Exercise task:
Pick out and copy every line of the material that contains the string "second". Case counts when matching.
── Material for this exercise ──
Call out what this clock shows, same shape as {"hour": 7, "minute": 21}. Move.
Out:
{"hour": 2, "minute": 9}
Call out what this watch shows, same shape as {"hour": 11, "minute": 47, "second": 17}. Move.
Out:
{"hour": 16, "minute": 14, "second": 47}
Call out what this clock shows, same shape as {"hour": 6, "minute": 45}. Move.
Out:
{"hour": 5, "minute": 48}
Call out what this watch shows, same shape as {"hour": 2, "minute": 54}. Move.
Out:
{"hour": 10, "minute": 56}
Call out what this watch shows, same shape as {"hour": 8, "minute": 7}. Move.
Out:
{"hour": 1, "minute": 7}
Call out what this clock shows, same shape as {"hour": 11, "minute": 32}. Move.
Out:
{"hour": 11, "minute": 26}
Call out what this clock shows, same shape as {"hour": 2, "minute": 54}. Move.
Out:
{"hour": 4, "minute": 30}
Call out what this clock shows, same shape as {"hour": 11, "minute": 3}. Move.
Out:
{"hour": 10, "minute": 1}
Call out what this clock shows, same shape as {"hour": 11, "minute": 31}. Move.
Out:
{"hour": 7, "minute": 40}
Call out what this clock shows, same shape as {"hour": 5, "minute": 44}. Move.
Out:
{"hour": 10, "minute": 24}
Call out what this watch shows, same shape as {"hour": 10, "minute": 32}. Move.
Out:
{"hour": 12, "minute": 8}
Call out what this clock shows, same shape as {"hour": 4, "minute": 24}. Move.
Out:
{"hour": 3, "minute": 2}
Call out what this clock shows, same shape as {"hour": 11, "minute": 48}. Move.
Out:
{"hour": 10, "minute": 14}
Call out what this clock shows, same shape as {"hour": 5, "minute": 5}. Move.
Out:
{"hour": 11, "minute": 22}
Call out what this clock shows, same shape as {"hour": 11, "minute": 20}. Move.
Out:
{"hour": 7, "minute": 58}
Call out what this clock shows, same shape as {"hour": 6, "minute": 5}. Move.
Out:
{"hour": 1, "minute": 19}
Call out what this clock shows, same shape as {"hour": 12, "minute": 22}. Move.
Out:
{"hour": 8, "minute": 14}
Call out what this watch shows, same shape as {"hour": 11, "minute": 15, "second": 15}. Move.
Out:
───
Final result:
Call out what this watch shows, same shape as {"hour": 11, "minute": 47, "second": 17}. Move.
{"hour": 16, "minute": 14, "second": 47}
Call out what this watch shows, same shape as {"hour": 11, "minute": 15, "second": 15}. Move.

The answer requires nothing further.